[Exercise goal]
Among the records below, find the line that has "la politique de"; from there, give the lines again exactly, and stop after the line that has "Angebote für das Coaching".

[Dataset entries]
################
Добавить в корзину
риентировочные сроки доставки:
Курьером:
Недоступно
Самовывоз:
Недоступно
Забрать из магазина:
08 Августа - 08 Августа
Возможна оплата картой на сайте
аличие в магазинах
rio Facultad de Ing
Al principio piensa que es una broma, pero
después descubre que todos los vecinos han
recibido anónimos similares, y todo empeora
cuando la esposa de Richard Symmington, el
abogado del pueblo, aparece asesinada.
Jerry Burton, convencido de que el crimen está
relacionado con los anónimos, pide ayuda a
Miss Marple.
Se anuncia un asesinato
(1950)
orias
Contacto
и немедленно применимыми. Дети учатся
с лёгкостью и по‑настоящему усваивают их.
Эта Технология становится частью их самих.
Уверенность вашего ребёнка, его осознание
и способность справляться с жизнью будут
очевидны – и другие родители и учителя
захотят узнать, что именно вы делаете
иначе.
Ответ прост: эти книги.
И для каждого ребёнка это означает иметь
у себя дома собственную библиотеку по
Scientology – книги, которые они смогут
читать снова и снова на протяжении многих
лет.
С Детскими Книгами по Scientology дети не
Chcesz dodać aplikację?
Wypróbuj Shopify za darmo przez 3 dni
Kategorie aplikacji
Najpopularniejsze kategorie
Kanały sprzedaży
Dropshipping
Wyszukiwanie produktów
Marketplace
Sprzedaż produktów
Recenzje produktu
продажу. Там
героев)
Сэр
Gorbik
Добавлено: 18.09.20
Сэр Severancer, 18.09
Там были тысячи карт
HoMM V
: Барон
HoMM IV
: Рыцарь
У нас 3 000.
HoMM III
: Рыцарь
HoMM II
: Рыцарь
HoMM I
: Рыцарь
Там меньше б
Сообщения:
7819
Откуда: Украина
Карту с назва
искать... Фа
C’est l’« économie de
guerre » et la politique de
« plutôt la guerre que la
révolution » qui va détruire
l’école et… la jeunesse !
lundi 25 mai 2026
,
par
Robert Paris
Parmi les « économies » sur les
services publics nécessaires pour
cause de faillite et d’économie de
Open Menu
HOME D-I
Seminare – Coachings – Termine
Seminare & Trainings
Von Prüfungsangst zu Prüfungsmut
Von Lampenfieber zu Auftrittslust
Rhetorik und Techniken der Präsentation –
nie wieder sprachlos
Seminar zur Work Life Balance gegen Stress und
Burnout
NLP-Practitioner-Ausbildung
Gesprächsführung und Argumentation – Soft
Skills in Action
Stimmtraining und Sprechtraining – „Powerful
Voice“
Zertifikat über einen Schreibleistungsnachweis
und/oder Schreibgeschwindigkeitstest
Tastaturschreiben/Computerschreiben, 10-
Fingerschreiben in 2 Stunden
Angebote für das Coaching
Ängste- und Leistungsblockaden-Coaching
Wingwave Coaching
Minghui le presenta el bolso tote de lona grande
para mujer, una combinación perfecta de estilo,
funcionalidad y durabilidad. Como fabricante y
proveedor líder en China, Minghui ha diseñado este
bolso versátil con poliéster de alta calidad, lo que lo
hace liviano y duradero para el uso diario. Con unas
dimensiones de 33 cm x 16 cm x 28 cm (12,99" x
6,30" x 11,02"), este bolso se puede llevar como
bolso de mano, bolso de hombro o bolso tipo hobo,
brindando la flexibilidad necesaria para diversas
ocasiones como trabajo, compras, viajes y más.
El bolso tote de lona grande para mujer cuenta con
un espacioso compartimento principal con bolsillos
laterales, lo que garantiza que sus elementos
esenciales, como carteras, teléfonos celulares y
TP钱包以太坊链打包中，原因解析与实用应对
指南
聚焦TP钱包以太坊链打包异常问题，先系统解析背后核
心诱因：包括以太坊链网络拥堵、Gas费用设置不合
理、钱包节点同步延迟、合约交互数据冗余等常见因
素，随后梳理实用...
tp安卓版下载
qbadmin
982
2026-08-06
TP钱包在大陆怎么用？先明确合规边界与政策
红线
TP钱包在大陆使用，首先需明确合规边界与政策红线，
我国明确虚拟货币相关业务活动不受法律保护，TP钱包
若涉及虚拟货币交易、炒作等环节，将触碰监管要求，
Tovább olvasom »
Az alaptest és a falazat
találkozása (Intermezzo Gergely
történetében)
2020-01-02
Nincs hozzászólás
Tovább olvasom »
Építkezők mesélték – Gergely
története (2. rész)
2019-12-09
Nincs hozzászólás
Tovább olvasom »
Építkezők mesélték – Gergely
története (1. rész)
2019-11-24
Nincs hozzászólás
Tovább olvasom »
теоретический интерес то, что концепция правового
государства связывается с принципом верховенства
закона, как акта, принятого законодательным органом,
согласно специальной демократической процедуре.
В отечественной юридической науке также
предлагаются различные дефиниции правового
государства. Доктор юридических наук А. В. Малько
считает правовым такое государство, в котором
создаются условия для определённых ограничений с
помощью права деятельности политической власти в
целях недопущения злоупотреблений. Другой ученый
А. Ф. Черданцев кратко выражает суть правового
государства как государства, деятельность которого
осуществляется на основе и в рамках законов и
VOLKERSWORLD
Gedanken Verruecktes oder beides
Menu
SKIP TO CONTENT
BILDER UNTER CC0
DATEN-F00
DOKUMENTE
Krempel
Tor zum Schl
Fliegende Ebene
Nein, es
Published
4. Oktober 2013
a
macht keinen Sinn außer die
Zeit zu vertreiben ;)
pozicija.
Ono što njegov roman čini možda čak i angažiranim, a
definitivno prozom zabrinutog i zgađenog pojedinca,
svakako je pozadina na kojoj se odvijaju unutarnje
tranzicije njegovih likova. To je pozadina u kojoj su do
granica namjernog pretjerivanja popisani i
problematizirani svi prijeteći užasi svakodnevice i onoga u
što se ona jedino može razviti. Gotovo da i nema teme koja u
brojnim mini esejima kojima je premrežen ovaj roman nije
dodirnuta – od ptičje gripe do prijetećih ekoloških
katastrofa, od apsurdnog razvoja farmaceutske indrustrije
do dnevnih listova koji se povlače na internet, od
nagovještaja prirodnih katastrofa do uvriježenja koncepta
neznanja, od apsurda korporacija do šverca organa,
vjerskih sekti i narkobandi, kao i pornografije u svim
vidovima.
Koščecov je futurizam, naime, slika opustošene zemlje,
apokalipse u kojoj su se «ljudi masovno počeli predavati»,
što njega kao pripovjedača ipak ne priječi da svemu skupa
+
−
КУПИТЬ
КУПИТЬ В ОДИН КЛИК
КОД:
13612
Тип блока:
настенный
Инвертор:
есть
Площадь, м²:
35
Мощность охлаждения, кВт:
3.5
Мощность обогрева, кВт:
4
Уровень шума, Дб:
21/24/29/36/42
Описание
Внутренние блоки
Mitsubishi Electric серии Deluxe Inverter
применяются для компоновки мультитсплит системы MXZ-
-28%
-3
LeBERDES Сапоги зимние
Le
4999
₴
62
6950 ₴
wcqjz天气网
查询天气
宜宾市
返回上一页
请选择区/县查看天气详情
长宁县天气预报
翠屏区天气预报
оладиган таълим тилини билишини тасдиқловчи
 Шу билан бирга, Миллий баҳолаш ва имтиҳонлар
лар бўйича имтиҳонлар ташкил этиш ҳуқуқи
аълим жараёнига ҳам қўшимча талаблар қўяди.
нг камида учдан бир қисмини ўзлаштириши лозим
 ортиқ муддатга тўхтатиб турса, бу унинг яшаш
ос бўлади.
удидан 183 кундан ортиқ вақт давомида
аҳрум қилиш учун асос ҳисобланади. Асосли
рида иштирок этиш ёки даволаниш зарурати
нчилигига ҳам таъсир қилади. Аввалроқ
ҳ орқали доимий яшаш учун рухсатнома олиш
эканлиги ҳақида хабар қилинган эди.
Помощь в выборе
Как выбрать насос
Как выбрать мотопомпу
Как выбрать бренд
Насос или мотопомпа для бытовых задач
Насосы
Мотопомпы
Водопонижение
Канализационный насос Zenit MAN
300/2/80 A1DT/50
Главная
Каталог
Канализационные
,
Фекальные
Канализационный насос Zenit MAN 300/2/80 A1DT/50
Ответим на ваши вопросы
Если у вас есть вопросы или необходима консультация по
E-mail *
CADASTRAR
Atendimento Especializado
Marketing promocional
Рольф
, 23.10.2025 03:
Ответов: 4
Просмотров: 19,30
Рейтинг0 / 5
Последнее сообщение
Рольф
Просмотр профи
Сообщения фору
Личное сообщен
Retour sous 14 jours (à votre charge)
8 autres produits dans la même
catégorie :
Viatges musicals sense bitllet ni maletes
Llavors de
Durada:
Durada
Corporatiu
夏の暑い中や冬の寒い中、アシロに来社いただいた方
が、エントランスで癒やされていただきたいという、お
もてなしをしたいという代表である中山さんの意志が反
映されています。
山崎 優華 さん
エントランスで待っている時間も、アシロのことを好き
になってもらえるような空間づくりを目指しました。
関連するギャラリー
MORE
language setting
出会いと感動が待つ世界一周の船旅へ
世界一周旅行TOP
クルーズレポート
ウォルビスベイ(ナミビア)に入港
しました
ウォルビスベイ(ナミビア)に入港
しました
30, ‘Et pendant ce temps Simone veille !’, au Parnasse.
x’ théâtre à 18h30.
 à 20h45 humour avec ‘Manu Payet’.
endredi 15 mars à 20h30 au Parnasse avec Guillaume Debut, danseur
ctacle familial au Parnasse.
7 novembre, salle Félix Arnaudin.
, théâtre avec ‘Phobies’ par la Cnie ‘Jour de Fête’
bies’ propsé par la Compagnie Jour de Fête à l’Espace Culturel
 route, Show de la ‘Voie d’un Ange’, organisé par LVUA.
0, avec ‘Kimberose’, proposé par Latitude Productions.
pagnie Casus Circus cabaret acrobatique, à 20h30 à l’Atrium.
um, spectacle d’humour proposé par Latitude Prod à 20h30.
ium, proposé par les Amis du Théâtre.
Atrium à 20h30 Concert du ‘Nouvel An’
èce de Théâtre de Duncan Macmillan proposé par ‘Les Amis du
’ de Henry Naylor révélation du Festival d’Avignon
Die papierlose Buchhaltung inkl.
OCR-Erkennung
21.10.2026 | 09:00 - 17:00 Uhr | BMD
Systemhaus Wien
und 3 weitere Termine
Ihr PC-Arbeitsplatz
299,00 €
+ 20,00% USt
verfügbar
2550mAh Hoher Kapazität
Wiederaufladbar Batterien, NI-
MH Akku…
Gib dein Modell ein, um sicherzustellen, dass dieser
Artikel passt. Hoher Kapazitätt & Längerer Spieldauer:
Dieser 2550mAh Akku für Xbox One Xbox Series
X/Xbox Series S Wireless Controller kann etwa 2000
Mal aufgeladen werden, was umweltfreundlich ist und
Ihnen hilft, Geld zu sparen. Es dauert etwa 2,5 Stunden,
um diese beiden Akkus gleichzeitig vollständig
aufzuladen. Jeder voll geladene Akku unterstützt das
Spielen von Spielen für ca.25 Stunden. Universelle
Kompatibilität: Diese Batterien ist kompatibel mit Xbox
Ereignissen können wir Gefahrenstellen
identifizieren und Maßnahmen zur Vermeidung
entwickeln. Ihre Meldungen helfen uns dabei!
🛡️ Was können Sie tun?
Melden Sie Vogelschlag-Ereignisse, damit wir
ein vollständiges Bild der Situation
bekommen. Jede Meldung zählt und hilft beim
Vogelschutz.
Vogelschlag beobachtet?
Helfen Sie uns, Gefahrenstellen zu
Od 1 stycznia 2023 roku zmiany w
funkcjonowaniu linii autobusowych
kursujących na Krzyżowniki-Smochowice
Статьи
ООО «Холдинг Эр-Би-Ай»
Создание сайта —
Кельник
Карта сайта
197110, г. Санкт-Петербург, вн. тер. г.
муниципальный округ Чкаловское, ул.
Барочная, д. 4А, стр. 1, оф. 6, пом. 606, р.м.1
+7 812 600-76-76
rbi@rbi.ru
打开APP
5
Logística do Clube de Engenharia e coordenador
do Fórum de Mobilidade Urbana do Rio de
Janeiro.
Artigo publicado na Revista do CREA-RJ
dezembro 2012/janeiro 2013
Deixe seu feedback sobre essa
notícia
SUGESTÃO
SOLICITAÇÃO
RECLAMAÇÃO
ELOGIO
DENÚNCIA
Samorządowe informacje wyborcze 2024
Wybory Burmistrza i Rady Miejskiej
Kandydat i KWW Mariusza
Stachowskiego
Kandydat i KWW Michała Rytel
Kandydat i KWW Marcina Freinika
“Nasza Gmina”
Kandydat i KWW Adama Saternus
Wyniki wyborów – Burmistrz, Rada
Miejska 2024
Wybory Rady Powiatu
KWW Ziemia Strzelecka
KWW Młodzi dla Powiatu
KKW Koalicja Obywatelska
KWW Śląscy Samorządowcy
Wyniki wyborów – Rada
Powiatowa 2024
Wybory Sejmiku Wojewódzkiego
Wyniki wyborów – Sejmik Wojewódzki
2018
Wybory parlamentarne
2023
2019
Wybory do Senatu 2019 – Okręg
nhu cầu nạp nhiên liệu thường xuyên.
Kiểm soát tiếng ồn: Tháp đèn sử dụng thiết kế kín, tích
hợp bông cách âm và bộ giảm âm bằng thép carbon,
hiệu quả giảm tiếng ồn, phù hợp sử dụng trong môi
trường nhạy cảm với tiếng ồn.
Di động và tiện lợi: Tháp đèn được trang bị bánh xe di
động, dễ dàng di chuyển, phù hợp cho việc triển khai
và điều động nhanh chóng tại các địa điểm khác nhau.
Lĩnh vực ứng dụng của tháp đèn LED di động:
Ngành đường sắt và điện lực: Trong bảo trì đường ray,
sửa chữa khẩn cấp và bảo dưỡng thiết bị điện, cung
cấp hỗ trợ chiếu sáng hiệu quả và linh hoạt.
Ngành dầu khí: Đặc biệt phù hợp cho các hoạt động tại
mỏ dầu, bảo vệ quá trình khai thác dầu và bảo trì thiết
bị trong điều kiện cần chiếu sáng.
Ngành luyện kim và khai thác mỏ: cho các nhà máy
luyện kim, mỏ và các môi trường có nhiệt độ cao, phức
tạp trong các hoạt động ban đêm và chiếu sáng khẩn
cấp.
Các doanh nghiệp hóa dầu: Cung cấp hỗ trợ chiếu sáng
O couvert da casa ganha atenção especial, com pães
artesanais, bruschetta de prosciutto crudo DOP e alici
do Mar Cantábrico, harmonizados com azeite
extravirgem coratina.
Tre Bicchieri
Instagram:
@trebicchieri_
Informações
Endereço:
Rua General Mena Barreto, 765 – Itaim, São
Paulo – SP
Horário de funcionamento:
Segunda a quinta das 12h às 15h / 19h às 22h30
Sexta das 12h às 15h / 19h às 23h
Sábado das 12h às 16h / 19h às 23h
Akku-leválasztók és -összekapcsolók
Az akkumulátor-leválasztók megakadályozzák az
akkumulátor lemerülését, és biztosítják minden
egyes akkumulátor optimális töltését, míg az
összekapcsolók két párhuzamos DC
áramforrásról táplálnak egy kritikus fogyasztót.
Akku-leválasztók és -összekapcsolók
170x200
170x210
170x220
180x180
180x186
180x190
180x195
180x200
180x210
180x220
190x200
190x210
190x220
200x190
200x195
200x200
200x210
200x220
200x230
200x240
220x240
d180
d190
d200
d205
################
[Task result]
guerre » et la politique de
« plutôt la guerre que la
révolution » qui va détruire
l’école et… la jeunesse !
lundi 25 mai 2026
,
par
Robert Paris
Parmi les « économies » sur les
services publics nécessaires pour
cause de faillite et d’économie de
Open Menu
HOME D-I
Seminare – Coachings – Termine
Seminare & Trainings
Von Prüfungsangst zu Prüfungsmut
Von Lampenfieber zu Auftrittslust
Rhetorik und Techniken der Präsentation –
nie wieder sprachlos
Seminar zur Work Life Balance gegen Stress und
Burnout
NLP-Practitioner-Ausbildung
Gesprächsführung und Argumentation – Soft
Skills in Action
Stimmtraining und Sprechtraining – „Powerful
Voice“
Zertifikat über einen Schreibleistungsnachweis
und/oder Schreibgeschwindigkeitstest
Tastaturschreiben/Computerschreiben, 10-
Fingerschreiben in 2 Stunden
Angebote für das Coaching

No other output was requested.